RUANGBICARA.co.id – Dunia kembali berduka. Pangeran Al-Waleed bin Khalid bin Talal Al Saud, anggota keluarga kerajaan Arab Saudi yang dijuluki “Sleeping Prince”, meninggal dunia pada Sabtu (19/7/2025) dalam usia 36 tahun. Ia telah menghabiskan 20 tahun terakhir hidup dalam kondisi koma.
Menurut laporan Saudi Press Agency, kisah tragis ini bermula pada tahun 2005 saat sang pangeran masih berusia 15 tahun. Saat itu, ia sedang menjalani pelatihan militer di London.
BACA JUGA: Optimalisasi Energi Terbarukan, Indonesia Ajak Temasek Tingkatkan Investasi Hijau
Sayangnya, sebuah kecelakaan menyebabkan cedera otak parah dan pecahnya pembuluh darah di otak, atau dalam istilah medis dikenal sebagai perdarahan otak (brain hemorrhage).

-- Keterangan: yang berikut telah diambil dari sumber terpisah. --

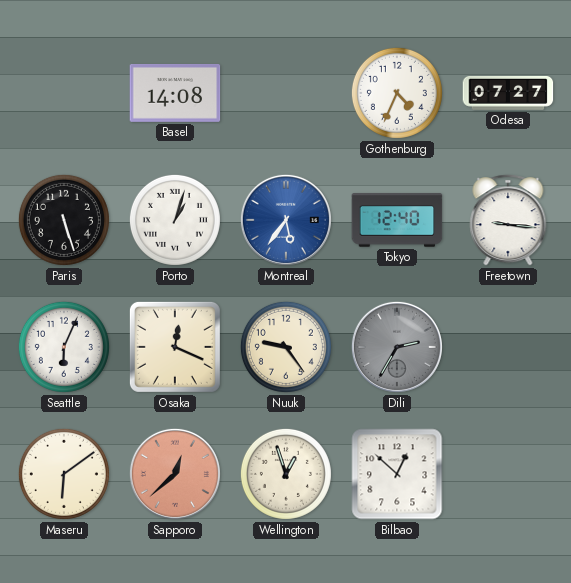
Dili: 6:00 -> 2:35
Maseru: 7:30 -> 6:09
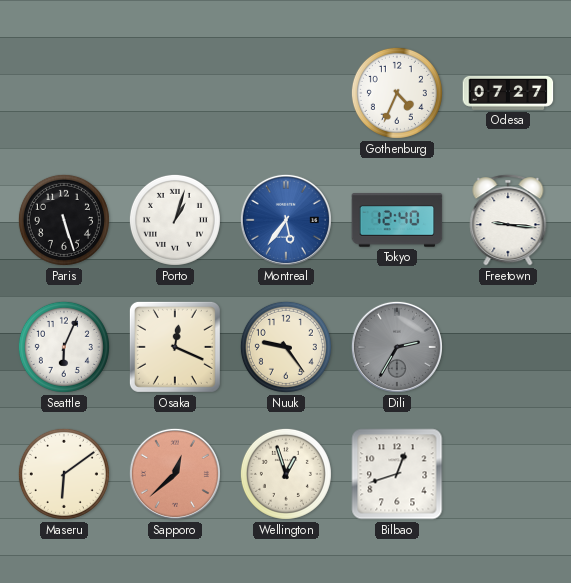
Basel: 14:08 -> none
Bilbao: 12:52 -> 12:42
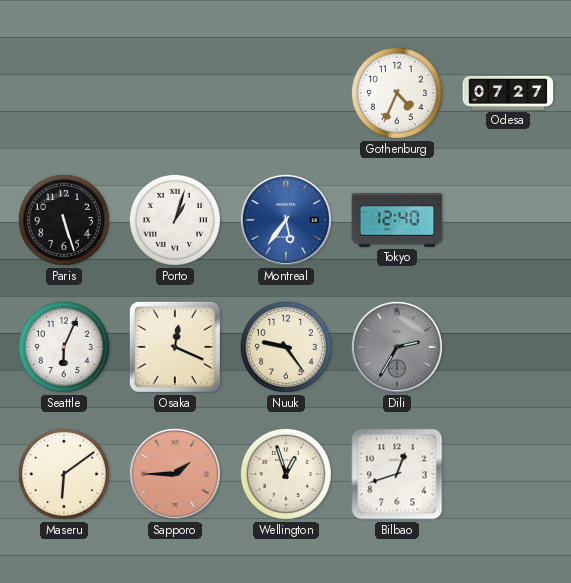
Freetown: 9:16 -> none
Sapporo: 12:38 -> 1:45
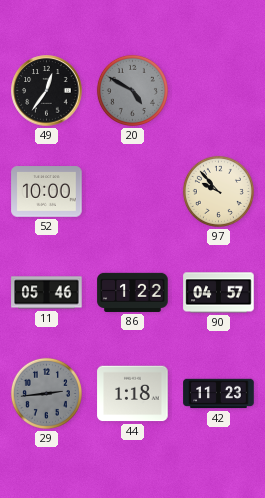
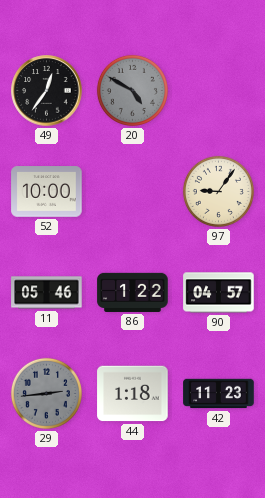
97: 9:53 -> 9:06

Sejak saat itu, ia tak pernah sadar kembali.
Meskipun para dokter menyatakan tidak ada harapan, sang ayah, Pangeran Khalid bin Talal, tetap berjuang mempertahankan hidup putranya dengan bantuan alat medis. Ia meyakini bahwa hanya Tuhan yang bisa menentukan hidup dan mati. Selama dua dekade, keluarga kerajaan berupaya mencari pengobatan terbaik dari berbagai negara, termasuk Arab Saudi, Amerika Serikat, dan Spanyol. Namun, takdir berkata lain.
Apa Itu Pecah Pembuluh Darah Otak?
Pecah pembuluh darah otak terjadi ketika pembuluh darah di otak robek, sehingga darah merembes ke jaringan otak. Akibatnya, jaringan otak bisa mengalami kerusakan permanen, pembengkakan, hingga kematian. Kondisi ini termasuk dalam kategori darurat medis.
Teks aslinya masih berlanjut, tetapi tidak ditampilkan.